Using automatic learning to advance image analysis

A unique strategy to solve this medical image-related problem is automatic learning. Automatic learning is a type of artificial intelligence that gives a computer the ability to learn from the data provided without being openly programmed. In other words: a machine is given different types of X-rays and MRI

Find the right patterns in them.
Then learn to notice those that are medically important.
The more data you provide the computer, the better your automatic learning algorithm is. Fortunately, in the health world there is no shortage of medical images. Its use can allow to put in the analysis of the image of the application to a general level. To better understand how automatic learning and image analysis are going to transform health care practices, let’s take a look at two examples.
Example 1:
Imagine that an individual goes to a trained radiologist with his medical images. That radiologist has never found a rare disease that the individual has. The chances of doctors diagnosing it correctly are minimal. Now, if the radiologist had access to automatic learning, the rare condition could easily be identified. The reason for this is that the image analysis algorithm could connect to images from around the world and then develop a program that detects the condition.
Example 2:
Another real-life application of AI-based image analysis is the measurement of the effect of chemotherapy. At this time, a medical professional has to compare the images of one patient with those of others to find out if the therapy has given positive results. This is a time consuming process. On the other hand, automatic learning can indicate in a matter of seconds if the treatment of cancer has been effective when calculating the size of the cancerous lesions. You can also compare patterns within them with those of a baseline and then provide results.
The day that medical imaging technology is as typical as Amazon that recommends what item to buy next based on your shopping history is not far.

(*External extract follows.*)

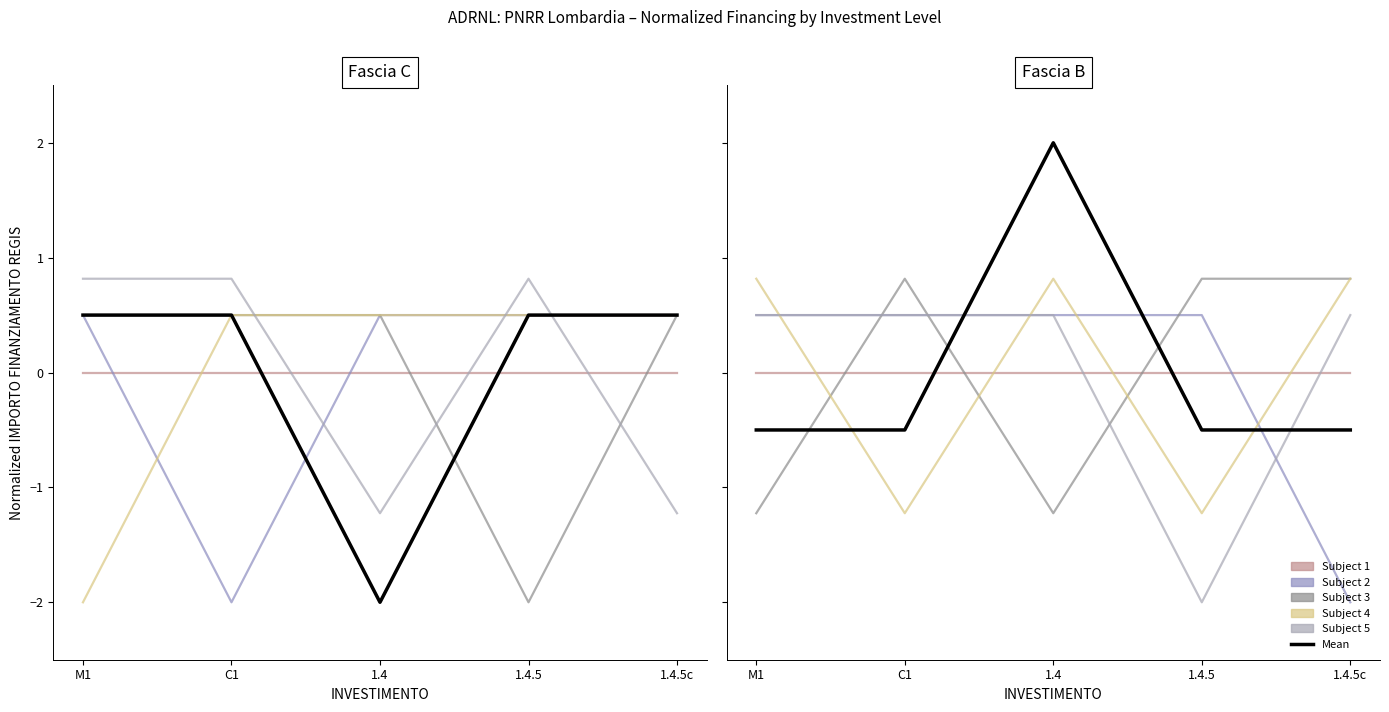

Which has a higher value, C1 or M1?

C1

Their benefits not only save lives, they are also extremely economical. With the data of each patient that we add to the image analysis programs, the algorithm becomes faster and more accurate.

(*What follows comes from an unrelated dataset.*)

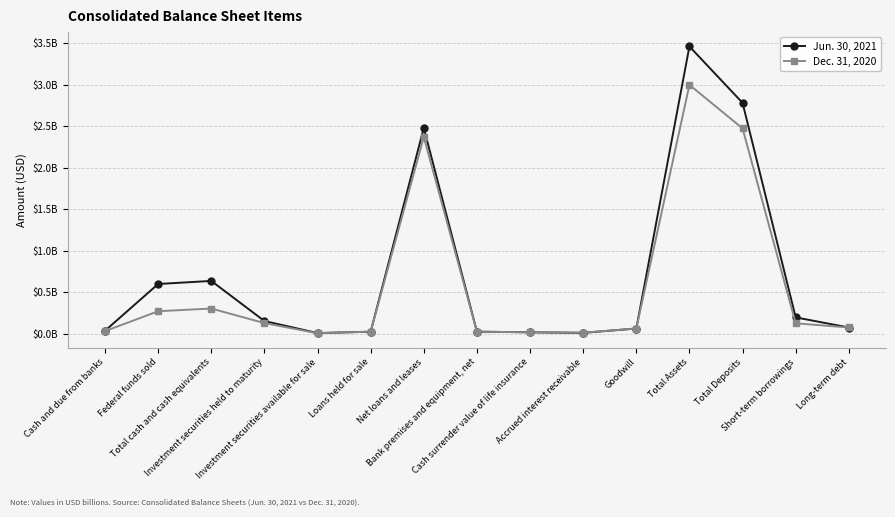

What are all the series names shown in the legend?

Jun. 30, 2021, Dec. 31, 2020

Not everything is attractive

It cannot be denied that the benefits of automatic learning in image analysis are numerous, but there are also some difficulties. Some obstacles that must be crossed before you can see widespread use are:

Employers who see a computer may not be understood by humans.
The process of selecting algorithms is at an incipient stage. It is still not clear what should be considered essential and what is not.
How safe is it to use a machine to diagnose?
Is it ethical to use automatic learning and there are legal ramifications of this?
What happens if the algorithm loses a tumor or incorrectly identifies a condition? Who do you think is responsible for the error?
Is it the duty of the physician to inform the patient of all abnormalities that the algorithm identified, even if no treatment is required for them?
You need to find a solution to all these questions before you can appropriate the technology in real life.